> _What you are asked to do_: Every line containing the string "Доставка" should be returned from the records.

[Saved entries]
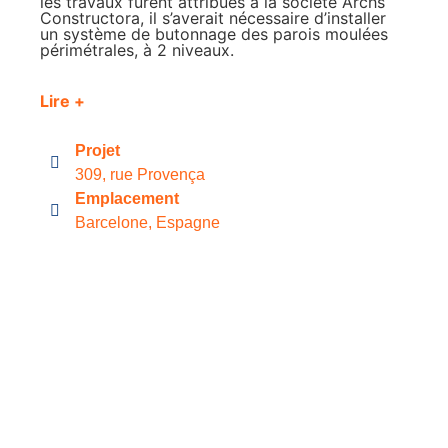
les travaux furent attribués à la société Archs
Constructora, il s’averait nécessaire d’installer
un système de butonnage des parois moulées
périmétrales, à 2 niveaux.
Lire +
Projet
309, rue Provença
Emplacement
Barcelone, Espagne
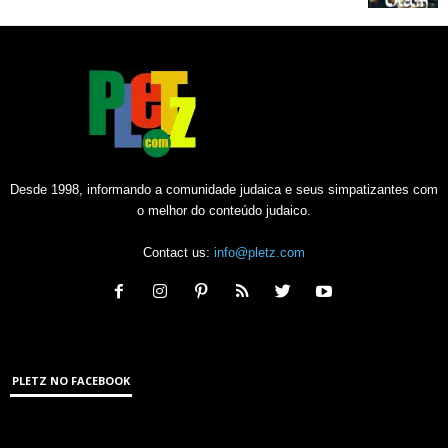
Desde 1998, informando a comunidade judaica e seus simpatizantes com
o melhor do conteúdo judaico.
Contact us:
info@pletz.com
PLETZ NO FACEBOOK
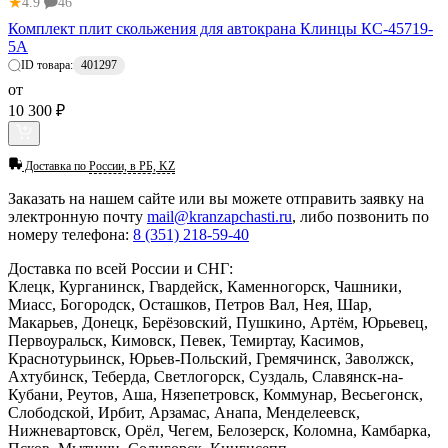
★
4.9
46
Комплект плит скольжения для автокрана Клинцы КС-45719-
5А
ID товара:
401297
от
10 300 ₽
Доставка по
России, в РБ, KZ
Заказать
на нашем сайте или вы можете отправить заявку на
электронную почту
mail@kranzapchasti.ru
, либо позвонить по
номеру телефона:
8 (351) 218-59-40
Доставка по всей России и СНГ:
Клецк, Курганинск, Гвардейск, Каменногорск, Чашники,
Миасс, Богородск, Осташков, Петров Вал, Нея, Шар,
Макарьев, Донецк, Берёзовский, Пушкино, Артём, Юрьевец,
Первоуральск, Кимовск, Певек, Темиртау, Касимов,
Краснотурьинск, Юрьев-Польский, Гремячинск, Заволжск,
Ахтубинск, Теберда, Светлогорск, Суздаль, Славянск-на-
Кубани, Реутов, Аша, Нязепетровск, Коммунар, Весьегонск,
Слободской, Ирбит, Арзамас, Анапа, Менделеевск,
Нижневартовск, Орёл, Чегем, Белозерск, Коломна, Камбарка,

> _Answer box_:
Доставка по
Доставка по всей России и СНГ:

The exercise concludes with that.